A orientação da polícia é que o consumidor verifique a autenticidade do anúncio antes de efetuar qualquer pagamento. É importante checar as avaliações do perfil do anunciante, fazer uma busca reversa das fotos do anúncio no Google para confirmar se não são cópias, e confirmar se o nome do titular da conta para o pix é o mesmo do anunciante. Também é essencial desconfiar de pedidos de urgência para pagamento e fechamento da reserva, uma tática de engenharia social usada para que a vítima aja rapidamente, sem pensar.

Caso o consumidor perceba que foi vítima de golpe, deve registrar um boletim de ocorrência o quanto antes na delegacia mais próxima ou de forma online, no site da PCPR. O registro online é rápido e evita deslocamentos desnecessários. É essencial incluir provas na hora de registrar o B.O. para que os policiais possam realizar as investigações. "Comprovantes de pagamento, capturas de tela da internet, as chaves pix utilizadas nas transferências de dinheiro, conversas e dados bancários do golpista são informações que ajudam a rastrear as transferências e identificar os responsáveis", destaca o delegado.

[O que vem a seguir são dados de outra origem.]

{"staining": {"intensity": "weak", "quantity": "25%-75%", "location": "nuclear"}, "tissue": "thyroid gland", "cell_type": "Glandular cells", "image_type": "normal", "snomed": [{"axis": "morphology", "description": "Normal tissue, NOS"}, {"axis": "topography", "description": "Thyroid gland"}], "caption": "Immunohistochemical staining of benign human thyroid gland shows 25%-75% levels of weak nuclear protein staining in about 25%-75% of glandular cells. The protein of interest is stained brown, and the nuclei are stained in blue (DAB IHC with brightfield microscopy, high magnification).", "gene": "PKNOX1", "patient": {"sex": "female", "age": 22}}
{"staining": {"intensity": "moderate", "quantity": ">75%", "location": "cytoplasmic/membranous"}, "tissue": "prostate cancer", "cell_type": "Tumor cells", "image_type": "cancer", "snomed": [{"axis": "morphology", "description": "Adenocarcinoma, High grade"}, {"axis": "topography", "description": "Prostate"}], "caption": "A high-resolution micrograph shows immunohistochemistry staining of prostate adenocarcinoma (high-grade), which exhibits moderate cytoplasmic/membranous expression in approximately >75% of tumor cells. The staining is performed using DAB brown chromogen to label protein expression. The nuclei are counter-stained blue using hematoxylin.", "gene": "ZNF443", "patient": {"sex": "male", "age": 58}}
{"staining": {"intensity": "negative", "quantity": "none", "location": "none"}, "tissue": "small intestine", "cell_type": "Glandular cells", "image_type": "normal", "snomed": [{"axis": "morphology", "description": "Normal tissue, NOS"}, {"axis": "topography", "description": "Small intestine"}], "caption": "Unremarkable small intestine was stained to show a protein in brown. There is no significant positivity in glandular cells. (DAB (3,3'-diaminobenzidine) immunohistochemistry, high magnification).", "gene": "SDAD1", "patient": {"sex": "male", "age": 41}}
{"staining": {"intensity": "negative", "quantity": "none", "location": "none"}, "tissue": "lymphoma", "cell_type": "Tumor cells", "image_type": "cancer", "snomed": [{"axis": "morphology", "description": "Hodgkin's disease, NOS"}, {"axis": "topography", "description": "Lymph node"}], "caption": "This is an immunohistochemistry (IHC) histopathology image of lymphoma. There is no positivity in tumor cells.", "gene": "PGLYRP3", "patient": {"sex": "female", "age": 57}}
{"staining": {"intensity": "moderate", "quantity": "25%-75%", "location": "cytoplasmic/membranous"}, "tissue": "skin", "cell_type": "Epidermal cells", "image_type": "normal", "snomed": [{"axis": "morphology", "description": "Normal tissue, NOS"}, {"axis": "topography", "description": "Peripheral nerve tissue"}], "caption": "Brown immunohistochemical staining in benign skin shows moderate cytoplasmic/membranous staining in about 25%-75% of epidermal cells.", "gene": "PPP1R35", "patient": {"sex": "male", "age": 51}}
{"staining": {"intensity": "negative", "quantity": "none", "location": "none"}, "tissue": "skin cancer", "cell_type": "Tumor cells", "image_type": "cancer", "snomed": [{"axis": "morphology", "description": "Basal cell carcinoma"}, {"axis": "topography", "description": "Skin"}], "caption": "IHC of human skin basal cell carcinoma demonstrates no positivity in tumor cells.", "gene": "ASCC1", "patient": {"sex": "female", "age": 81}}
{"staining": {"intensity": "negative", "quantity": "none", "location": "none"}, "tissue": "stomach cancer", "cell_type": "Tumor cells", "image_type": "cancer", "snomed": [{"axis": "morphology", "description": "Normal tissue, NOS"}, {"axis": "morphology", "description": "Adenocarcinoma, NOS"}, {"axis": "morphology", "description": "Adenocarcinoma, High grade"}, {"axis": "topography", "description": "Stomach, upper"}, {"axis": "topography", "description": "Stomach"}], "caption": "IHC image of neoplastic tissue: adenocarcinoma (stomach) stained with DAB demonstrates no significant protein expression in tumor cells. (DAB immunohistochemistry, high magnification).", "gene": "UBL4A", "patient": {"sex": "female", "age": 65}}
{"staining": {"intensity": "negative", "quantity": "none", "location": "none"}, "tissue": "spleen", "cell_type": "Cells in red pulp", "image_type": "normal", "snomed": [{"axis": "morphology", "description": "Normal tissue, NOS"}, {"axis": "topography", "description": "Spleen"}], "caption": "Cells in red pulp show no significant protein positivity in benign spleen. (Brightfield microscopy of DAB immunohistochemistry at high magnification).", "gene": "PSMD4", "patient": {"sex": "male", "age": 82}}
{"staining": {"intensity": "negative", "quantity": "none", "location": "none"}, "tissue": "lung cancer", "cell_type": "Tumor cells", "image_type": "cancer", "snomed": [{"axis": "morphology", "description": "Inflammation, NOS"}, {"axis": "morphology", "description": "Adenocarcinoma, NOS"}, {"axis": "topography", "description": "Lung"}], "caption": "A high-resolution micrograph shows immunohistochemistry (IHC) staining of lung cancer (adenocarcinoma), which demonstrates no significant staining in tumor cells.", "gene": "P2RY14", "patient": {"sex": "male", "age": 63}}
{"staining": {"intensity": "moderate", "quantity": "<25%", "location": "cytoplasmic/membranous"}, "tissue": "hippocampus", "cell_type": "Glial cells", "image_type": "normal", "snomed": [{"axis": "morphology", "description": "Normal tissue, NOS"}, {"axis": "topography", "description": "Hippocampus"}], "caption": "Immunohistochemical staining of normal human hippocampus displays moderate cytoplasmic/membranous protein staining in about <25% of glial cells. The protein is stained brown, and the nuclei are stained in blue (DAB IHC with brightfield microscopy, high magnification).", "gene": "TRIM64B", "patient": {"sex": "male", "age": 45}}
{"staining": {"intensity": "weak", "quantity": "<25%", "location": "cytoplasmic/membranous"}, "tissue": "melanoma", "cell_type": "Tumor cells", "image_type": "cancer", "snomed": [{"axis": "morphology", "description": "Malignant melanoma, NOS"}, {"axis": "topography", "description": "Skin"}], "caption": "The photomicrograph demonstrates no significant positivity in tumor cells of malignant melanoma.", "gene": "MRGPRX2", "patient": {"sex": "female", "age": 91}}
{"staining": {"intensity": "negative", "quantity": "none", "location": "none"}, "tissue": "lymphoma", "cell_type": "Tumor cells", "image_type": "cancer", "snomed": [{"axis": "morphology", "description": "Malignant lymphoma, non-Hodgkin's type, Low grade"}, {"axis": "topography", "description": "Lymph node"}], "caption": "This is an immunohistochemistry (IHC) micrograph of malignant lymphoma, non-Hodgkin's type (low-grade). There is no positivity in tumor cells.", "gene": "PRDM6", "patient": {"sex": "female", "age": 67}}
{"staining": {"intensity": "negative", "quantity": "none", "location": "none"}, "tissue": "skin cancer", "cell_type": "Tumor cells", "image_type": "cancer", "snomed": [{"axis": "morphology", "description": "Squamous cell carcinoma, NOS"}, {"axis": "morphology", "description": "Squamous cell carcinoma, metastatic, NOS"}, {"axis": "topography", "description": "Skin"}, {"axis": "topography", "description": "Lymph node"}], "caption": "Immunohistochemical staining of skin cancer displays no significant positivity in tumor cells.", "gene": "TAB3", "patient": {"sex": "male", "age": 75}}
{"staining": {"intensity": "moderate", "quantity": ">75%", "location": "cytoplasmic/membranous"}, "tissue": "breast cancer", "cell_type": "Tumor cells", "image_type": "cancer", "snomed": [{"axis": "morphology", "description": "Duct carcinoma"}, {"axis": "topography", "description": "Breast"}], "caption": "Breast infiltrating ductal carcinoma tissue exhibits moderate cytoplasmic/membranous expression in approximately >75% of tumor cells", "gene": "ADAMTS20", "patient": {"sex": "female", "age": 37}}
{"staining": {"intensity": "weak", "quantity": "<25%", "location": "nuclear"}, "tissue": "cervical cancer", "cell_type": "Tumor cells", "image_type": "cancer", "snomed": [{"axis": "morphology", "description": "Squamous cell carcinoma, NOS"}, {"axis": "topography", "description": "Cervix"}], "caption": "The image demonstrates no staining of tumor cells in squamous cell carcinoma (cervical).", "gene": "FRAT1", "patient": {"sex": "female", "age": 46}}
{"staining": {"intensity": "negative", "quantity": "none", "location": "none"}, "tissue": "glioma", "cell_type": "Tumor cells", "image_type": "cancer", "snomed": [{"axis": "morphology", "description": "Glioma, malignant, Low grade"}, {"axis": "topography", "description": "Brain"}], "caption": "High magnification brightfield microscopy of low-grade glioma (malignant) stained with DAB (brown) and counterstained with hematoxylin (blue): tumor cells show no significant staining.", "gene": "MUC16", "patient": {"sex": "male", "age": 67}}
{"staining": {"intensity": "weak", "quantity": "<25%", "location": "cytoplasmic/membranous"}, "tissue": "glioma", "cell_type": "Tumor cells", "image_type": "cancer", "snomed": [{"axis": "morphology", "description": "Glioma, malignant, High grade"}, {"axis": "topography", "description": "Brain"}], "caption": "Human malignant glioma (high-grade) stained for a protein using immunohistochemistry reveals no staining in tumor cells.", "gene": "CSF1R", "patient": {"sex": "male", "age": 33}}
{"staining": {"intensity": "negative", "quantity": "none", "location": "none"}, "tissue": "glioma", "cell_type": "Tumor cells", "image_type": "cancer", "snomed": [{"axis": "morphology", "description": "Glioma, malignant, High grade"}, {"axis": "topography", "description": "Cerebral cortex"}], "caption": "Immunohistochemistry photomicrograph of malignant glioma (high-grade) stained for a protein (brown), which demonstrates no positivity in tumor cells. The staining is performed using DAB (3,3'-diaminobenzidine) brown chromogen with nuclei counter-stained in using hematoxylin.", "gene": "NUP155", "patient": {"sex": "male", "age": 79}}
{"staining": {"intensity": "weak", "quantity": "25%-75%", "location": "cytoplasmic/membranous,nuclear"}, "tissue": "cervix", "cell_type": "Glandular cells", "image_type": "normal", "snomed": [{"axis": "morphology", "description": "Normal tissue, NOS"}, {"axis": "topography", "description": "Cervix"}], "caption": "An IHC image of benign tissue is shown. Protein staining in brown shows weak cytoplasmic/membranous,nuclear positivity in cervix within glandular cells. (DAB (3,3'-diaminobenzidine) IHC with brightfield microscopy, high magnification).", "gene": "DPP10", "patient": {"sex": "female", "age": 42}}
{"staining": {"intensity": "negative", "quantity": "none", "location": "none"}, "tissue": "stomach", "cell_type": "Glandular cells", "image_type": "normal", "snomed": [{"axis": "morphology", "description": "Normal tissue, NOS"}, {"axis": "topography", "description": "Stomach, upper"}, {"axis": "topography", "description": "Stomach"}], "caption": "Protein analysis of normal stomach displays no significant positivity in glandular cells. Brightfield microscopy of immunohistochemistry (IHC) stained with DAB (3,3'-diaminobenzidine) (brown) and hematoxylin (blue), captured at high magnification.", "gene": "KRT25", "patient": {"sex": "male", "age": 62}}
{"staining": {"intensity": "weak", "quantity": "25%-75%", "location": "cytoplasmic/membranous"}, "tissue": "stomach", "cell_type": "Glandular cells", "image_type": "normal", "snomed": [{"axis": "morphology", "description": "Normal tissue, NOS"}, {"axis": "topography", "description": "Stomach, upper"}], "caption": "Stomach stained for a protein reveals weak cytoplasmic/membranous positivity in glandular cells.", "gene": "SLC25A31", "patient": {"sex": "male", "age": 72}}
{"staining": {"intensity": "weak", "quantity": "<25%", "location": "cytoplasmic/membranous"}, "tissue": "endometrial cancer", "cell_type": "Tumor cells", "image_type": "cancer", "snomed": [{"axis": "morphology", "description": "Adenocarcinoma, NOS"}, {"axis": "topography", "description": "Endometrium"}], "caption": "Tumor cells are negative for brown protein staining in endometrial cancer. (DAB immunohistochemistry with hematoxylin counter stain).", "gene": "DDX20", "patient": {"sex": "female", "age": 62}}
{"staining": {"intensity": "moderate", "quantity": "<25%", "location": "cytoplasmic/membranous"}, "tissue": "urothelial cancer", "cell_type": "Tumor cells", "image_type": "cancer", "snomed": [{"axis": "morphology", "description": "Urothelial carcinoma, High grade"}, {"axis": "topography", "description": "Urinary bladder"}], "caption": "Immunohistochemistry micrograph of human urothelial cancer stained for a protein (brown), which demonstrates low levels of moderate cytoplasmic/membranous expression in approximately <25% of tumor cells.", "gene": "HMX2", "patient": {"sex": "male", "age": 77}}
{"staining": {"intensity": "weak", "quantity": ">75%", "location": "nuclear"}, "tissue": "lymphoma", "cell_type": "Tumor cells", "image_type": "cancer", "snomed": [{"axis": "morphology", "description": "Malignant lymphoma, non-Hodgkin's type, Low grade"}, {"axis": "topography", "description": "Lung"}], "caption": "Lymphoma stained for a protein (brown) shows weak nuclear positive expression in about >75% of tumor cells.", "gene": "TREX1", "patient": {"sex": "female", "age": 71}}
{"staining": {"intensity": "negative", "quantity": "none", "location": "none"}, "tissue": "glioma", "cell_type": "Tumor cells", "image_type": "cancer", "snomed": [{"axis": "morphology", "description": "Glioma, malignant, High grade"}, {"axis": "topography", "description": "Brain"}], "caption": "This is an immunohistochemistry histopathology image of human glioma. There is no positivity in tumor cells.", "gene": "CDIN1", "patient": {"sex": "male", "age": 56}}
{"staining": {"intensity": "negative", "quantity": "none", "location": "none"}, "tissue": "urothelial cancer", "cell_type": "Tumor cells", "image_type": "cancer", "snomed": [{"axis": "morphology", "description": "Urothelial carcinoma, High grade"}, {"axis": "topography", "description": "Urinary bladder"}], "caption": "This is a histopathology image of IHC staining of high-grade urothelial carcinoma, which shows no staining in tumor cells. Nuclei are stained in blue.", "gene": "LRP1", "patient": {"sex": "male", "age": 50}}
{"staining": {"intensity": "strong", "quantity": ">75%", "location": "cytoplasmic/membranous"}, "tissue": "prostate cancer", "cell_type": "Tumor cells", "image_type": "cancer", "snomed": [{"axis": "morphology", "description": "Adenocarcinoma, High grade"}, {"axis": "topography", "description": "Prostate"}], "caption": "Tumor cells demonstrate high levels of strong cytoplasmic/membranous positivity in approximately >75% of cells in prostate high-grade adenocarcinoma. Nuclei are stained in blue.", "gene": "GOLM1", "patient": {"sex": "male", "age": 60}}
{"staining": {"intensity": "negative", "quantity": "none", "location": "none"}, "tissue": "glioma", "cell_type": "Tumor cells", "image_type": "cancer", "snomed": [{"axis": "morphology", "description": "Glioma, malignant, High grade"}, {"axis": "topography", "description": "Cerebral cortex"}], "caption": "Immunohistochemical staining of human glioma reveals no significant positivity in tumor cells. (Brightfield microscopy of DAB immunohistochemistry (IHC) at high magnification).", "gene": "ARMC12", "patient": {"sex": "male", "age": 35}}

A PCPR reforça que o ideal é fazer reservas apenas em plataformas reconhecidas, que mantêm registros das conversas e oferecem algum tipo de garantia. Em alguns casos, as hospedagens são verdadeiras, mas praticam abusos, como mudança de endereço, cancelamento de última hora ou cobranças extras indevidas. Nesses casos, o consumidor deve registrar reclamação no Procon na plataforma utilizada para a reserva, guardando todas as provas da negociação.

Com a operação Verão Maior Paraná no litoral, as forças de segurança estão reforçadas, inclusive com o uso de tasers, para combater crimes e garantir a segurança dos turistas. A polícia já solucionou o primeiro crime no litoral com apoio do programa Olho Vivo, demonstrando a importância da denúncia e da colaboração da população.